#### RECORDED DATA ####

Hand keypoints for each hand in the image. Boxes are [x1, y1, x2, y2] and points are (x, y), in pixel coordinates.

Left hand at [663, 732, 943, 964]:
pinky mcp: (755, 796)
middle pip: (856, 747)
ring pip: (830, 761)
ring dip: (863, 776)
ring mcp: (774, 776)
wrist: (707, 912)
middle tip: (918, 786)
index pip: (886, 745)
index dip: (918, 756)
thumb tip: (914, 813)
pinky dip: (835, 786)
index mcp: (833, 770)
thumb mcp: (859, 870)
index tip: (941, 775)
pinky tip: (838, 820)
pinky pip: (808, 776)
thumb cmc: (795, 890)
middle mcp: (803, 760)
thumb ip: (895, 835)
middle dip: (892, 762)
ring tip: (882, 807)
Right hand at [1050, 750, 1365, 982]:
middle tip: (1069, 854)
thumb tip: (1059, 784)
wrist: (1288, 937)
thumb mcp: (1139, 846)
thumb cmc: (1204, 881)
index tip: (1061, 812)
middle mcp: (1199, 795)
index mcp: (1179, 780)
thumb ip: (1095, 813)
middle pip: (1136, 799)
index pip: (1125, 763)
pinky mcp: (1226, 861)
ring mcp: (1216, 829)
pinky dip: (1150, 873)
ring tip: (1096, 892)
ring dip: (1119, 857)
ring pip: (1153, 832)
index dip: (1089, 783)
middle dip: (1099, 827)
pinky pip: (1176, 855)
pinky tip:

####

> _INSTRUCTIONS FOR THE TASK_
Every single entry above has to be copied exactly.

> _RESPONSE TO THE EXERCISE_
Hand keypoints for each hand in the image. Boxes are [x1, y1, x2, y2] and points are (x, y), in pixel coordinates.

Left hand at [663, 732, 943, 964]:
pinky mcp: (755, 796)
middle pip: (856, 747)
ring pip: (830, 761)
ring dip: (863, 776)
ring mcp: (774, 776)
wrist: (707, 912)
middle tip: (918, 786)
index pip: (886, 745)
index dip: (918, 756)
thumb tip: (914, 813)
pinky dip: (835, 786)
index mcp: (833, 770)
thumb mcp: (859, 870)
index tip: (941, 775)
pinky tip: (838, 820)
pinky pip: (808, 776)
thumb cmc: (795, 890)
middle mcp: (803, 760)
thumb ip: (895, 835)
middle dip: (892, 762)
ring tip: (882, 807)
Right hand at [1050, 750, 1365, 982]:
middle tip: (1069, 854)
thumb tip: (1059, 784)
wrist: (1288, 937)
thumb mcp: (1139, 846)
thumb cmc: (1204, 881)
index tip: (1061, 812)
middle mcp: (1199, 795)
index mcp: (1179, 780)
thumb ip: (1095, 813)
middle pip: (1136, 799)
index pip: (1125, 763)
pinky mcp: (1226, 861)
ring mcp: (1216, 829)
pinky dip: (1150, 873)
ring tip: (1096, 892)
ring dip: (1119, 857)
ring pip: (1153, 832)
index dip: (1089, 783)
middle dip: (1099, 827)
pinky pip: (1176, 855)
pinky tip:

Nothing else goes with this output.